[MATERIAL FOR THIS EXERCISE Boundary: Start]
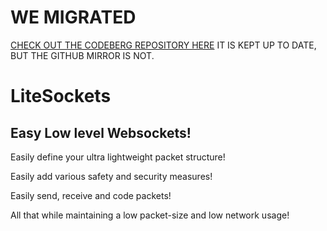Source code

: # WE MIGRATED
[CHECK OUT THE CODEBERG REPOSITORY HERE](https://codeberg.org/Taureon/LiteSockets/)
IT IS KEPT UP TO DATE, BUT THE GITHUB MIRROR IS NOT.

# LiteSockets
## Easy Low level Websockets!

Easily define your ultra lightweight packet structure!

Easily add various safety and security measures!

Easily send, receive and code packets!

All that while maintaining a low packet-size and low network usage!
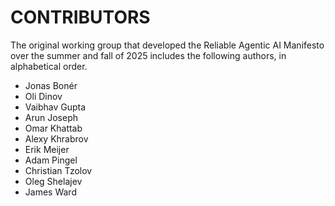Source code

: # CONTRIBUTORS

The original working group that developed the Reliable Agentic AI Manifesto over the summer and fall of 2025 includes the following authors, in alphabetical order.

- Jonas Bonér
- Oli Dinov
- Vaibhav Gupta
- Arun Joseph
- Omar Khattab
- Alexy Khrabrov
- Erik Meijer
- Adam Pingel
- Christian Tzolov
- Oleg Shelajev
- James Ward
[MATERIAL FOR THIS EXERCISE Boundary: End]
EXERCISE
Print every line of source text from the records above, word for word, and leave the pictures out.

FINISHED TASK
Source code

: # WE MIGRATED
[CHECK OUT THE CODEBERG REPOSITORY HERE](https://codeberg.org/Taureon/LiteSockets/)
IT IS KEPT UP TO DATE, BUT THE GITHUB MIRROR IS NOT.

# LiteSockets
## Easy Low level Websockets!

Easily define your ultra lightweight packet structure!

Easily add various safety and security measures!

Easily send, receive and code packets!

All that while maintaining a low packet-size and low network usage!
Source code

: # CONTRIBUTORS

The original working group that developed the Reliable Agentic AI Manifesto over the summer and fall of 2025 includes the following authors, in alphabetical order.

- Jonas Bonér
- Oli Dinov
- Vaibhav Gupta
- Arun Joseph
- Omar Khattab
- Alexy Khrabrov
- Erik Meijer
- Adam Pingel
- Christian Tzolov
- Oleg Shelajev
- James Ward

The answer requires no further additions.